『あの……名前、聞いてもいいですか』

 わかってるのに聞くなんて卑怯かなって思ったけど、〝翠〟という字が〝ミドリ〟なのか〝スイ〟なのか知りたいのもあって、知らないふりをして聞いた。

『はねむらすい、です。 いちかちゃん、だよね』
『え!?は、はい、いちかですっ! どうして名前……』
『あ、ごめん。前にノートの表紙に〝いちか〟って書いてあるの、見ちゃったんだ』

 そう困ったように笑う翠くんに『そうだったんですね』と相槌を打ちながら、翠くんも私のこと気にしてくれてたのかなって自意識過剰なことを考えちゃって、顔が火照った。

『どういう字書くの?』
『苺の花って書いて苺花(いちか)、です』
『苺の花で、苺花(いちか)……』

 翠くんに復唱されて、無性に恥ずかしくなった。

『あ、なんか、可愛らしすぎて私には似合わないですよね……!あはは』
『えっ、すごく似合うよ。

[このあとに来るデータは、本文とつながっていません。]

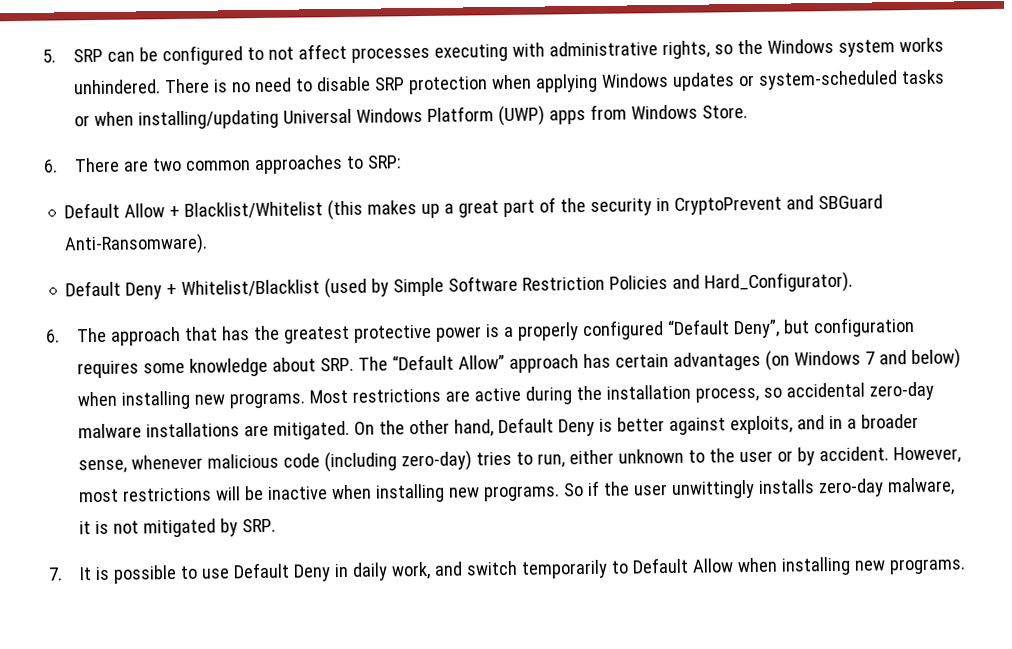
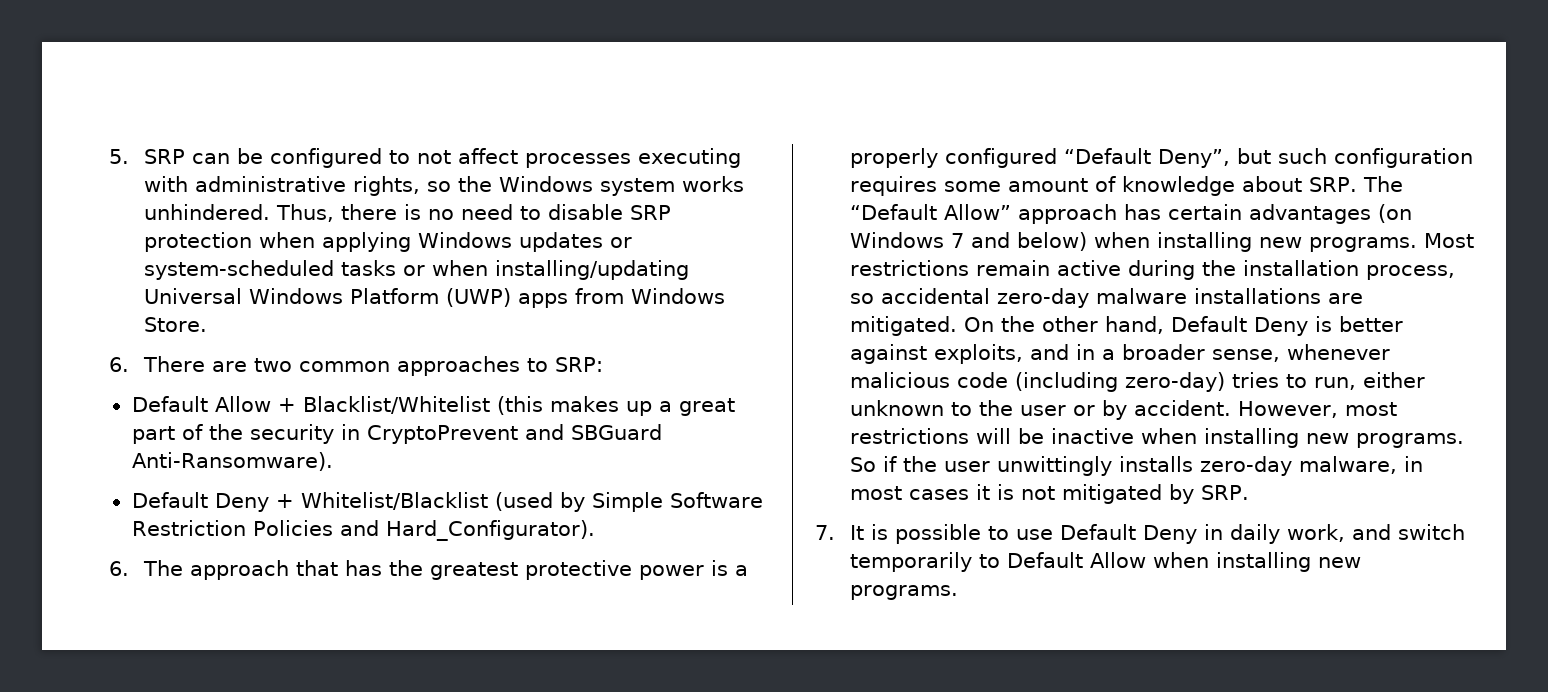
[163,78,210,94] There -> [275,204,397,222] Thus, there
(810, 326) none -> [1277,148,1327,164] such
(185, 368) none -> [1007,176,1116,192] amount of
[444,390,470,402] are -> [975,260,1050,276] remain
(955, 486) none -> [1403,456,1423,472] [849,486,969,500] in most cases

苺花ちゃん女の子らしくて可愛いなっていつも思っ……あ』

 しまった、と言わんばかりに慌てて口を塞いだ翠くんは、私の視線から逃げるようにパッと顔をそむけた。

『……ごめん、変なこと言った』

 少ない街灯の明かりだけでもわかるほどに翠くんの耳が真っ赤になってて、つられて顔が熱くなった。
 なんとなく、翠くんも私を気になってくれてるのかなって、思った。